В его голосе — если это был голос — появилось что-то, чего не было раньше.
Она не ответила, и он продолжил:
— Я эксперт по красоте. Это моя функция в моем обществе, как ваша функция в вашем обществе — превращение крошечных символов в вашей машине в осмысленные последовательности на бумаге.
Ее глаза высохли, но на щеках блестели следы слез. Ей было муторно и стыдно и хотелось убежать и спрятаться на корабле в своей каюте; хотелось запереть дверь и...
— Не уходите, — сказал Шарж. — Прошу вас, не уходите. Я хотел бы рассказать вам о красоте.
— Хорошо, — ответила она.
— Красота — результат восприятия симметрии. Результат меняется пропорционально полноте восприятия. Ведь само собой разумеется, что истинный результат дает только полное восприятие.
Незрелые расы еще не могут распознавать тонкие отличия, существующие между симметрией объектов и симметрии разумных существ. Объекты обладают трехмерной симметрией; разумные существа наделены четырехмерной симметрией.
Объекты обладают толщиной, высотой и шириной; разумные существа обладают высотой, толщиной, шириной и характером. Невозможно полностью воспринять симметрию разумного существа в трех измерениях, так же как невозможно воспринять симметрию объекта в двух измерениях.
Вы понимаете меня, мисс Браун?
— Наверно, — ответила она. — И могу логически обосновать.
— Не нужно логически обосновывать... я эксперт в области красоты, ее знаток и ценитель. Я не сказал вам, что вдобавок я создатель красоты. Но я создаю ее субъективно, давая другим способность видеть ее. Концепция красоты — одна из высших ступеней в процессе взросления любой расы, и каждая раса в младенчестве совершает одну и ту же трагическую ошибку: винит результат за неполноту собственного восприятия.

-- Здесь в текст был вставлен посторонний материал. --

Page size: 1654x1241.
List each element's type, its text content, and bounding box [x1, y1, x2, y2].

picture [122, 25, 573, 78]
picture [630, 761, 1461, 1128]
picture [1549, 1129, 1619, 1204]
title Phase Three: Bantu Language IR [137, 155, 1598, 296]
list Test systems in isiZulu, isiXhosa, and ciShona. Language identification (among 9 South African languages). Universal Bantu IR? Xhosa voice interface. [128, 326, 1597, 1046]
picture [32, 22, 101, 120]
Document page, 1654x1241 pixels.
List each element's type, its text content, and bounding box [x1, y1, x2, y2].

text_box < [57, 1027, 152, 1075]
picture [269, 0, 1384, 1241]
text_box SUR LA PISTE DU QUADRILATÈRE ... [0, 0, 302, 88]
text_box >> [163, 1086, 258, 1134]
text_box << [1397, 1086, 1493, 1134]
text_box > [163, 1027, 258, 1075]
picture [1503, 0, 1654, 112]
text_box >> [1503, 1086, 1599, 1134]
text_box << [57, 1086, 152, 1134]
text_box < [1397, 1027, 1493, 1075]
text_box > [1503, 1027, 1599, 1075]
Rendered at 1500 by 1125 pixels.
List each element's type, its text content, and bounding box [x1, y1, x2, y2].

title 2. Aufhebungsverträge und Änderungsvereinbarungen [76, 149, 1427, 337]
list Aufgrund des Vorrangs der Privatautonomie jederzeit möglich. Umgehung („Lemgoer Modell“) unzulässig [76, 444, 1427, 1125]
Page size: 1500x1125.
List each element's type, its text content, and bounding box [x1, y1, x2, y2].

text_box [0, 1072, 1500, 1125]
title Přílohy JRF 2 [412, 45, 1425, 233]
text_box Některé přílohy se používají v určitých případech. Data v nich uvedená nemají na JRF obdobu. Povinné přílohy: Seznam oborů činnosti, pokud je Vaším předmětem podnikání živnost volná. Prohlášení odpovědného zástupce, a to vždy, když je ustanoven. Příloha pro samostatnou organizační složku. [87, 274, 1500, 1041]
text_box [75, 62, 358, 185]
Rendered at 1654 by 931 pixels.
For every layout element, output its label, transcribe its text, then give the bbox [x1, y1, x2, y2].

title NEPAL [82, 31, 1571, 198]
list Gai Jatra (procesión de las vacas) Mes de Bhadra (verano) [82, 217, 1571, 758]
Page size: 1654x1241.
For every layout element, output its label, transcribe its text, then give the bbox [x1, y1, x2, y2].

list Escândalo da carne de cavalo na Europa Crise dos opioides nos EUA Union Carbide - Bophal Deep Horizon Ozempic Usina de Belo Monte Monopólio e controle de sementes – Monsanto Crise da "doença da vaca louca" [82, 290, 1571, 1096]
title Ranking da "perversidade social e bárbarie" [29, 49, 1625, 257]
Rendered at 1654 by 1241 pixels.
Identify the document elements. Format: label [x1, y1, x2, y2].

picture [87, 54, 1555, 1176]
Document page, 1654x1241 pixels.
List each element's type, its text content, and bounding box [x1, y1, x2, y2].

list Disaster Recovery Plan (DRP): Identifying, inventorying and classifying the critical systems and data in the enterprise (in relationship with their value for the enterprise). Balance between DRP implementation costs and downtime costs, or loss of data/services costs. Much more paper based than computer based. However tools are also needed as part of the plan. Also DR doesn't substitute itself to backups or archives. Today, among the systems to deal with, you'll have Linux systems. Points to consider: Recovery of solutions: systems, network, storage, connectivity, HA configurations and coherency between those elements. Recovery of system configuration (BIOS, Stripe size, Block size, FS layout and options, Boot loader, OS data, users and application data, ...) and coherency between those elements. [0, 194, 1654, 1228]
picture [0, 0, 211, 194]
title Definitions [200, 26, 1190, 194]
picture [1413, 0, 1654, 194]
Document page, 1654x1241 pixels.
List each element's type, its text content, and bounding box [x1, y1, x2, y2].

Я создатель красоты и все-таки не могу сделать вас красивой. Но я могу заставить ваших соплеменников разглядеть, что вы и бесчисленные вам подобные прекрасны.
В тени корабля повисла тишина. Даже ветер успокоился и ровно дул с далеких холмов над летней равниной. Мисс Браун тоже притихла. Она стояла очень неподвижно перед смешным наброском в воздухе, стараясь разглядеть что-то в его пустых круглых глазах.
— Жаль, — сказал Шарж. Потом примолк. — Жаль, что между вашей и моей реальностями нет промежуточной реальности. Реальности, в которой вы могли бы увидеть меня таким, каков я есть. Я довольно плохой художник. Если честно — карикатурист.
— Нет! — воскликнула мисс Браун. — Я думаю, что вы прекрасно рисуете.
— Спасибо, — поблагодарил Шарж. — Теперь мне пора.
— Вечером мы улетаем. Вы больше не увидите... как я танцую.
— Знаю. Я буду очень по вам скучать, мисс Браун.
Он начал стирать себя.
— Подождите! Не уходите!
— Надо. Мне нужно исправить дефект — восприятийный ответ целой цивилизации. Это огромная работа, даже для меня. До свидания, мисс Браун.